Background: Chemotherapeutic anticancer properties are thought to derive from apoptosis pathway activation and/or cell division arrest, but animal models have also evidenced anti-angiogenic activity in some agents.
Patients and methods: The impact of gemcitabine, irinotecan and oxaliplatin + 5-FU upon the serum markers vascular endothelial growth factor (VEGF) (pro-angiogenic) and IFN-gamma-inducible protein (IP)-10 (anti-angiogenic) was evaluated by ELISA in locally advanced and/or metastatic cancer versus clinical efficacy and survival.
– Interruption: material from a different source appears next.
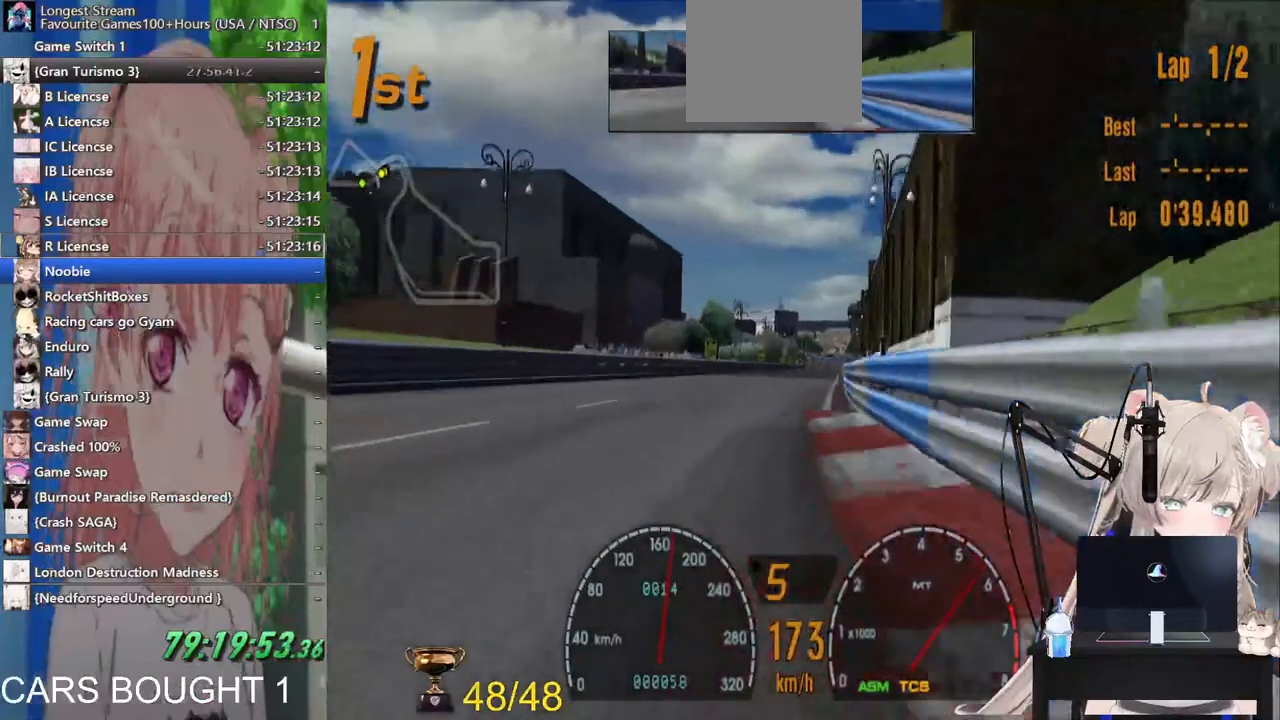
{"dt_ms": 500, "buttons": [], "left_stick": "down-left", "right_stick": "center", "events": [[267, "left_stick", "center"], [317, "left_stick", "left"], [483, "left_stick", "down-left"]]}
Results: Patients had higher serum levels of both markers versus controls. No objective response to therapy was observed and no significant difference in either marker occurred during the first month of chemotherapy; analysis by survival showed slight transient VEGF decrease in longer survivors on day 14 and slight increase on day 28 in shorter survivors, who had baseline median IP-10 levels above longer survivors, diverging on day 14 (decrease and increase, respectively). Both groups were below baseline at day 28. Changes in IP-10 were not significant.
Conclusion: These preliminary results provide a rationale for exploring whether continuous or frequent administration of some anti-neoplastic agents may elicit a global anti-angiogenic activity, and whether different administration schedules of the same drug could have a synergistic or an antagonistic effect, which obviously would need to be taken into account in determining combinations with new agents targeting angiogenesis.